Sunday, October 26, 2008

Mama's Boys

The other night I watched a documentary called Blossoms of Fire, about the city of Juchitán in Oaxaca, México. (Trailer here -- embedding is disabled, alas.) Juchitán has a reputation as a “matriarchy,” which speaks volumes about human confusion about categories. As far as I can tell, the Zapotec women of Juchitán have pretty unremarkable views about women and men – but they earn their own money, mostly as food manufacturers and vendors, and are expected to manage it well. The women depicted in the film expect to manage their husbands’ pay as well. They are also not expected to cater to the masculine ego, which means that they’ll leave a husband who mistreats them, whether by abuse or neglect, and can expect support from their families when they do so.

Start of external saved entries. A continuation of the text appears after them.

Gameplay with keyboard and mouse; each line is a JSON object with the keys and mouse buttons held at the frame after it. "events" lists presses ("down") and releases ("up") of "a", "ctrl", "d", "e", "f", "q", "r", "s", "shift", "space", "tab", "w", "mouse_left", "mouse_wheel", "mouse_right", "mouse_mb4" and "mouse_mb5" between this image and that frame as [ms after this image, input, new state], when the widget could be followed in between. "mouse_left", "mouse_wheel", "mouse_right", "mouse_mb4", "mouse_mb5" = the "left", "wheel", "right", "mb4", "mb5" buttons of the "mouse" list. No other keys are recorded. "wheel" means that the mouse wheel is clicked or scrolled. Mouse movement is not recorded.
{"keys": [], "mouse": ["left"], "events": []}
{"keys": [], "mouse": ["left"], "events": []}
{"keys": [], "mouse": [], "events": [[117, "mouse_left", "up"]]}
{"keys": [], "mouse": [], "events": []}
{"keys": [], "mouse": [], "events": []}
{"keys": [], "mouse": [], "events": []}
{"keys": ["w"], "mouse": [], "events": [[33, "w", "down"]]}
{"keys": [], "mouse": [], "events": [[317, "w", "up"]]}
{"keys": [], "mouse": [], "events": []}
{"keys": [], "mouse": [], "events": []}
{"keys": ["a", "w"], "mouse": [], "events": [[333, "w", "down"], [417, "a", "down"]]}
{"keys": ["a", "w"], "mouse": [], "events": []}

This is all very laudable, but it’s hardly a matriarchy, except to people to whom a situation that approaches equality equals rule by women over men. (Or even a situation that doesn’t approach equality – in the 1950s, when American women had been driven from the WWII factories back to the kitchens and family rooms, eunuchs like Philip Wylie and William Burroughs still claimed that the US was a matriarchy. For some men, mere sentience in women feels like a threat of dominance.) There are plenty of people who see things that way. Blossoms of Fire begins by describing local reaction to an article about Juchitán in the Mexican edition of the magazine Elle, which claimed that the Juchitanas “prohibit the men from buying and selling in the market” and force their husbands to “babysit” while they cavort with boy toys.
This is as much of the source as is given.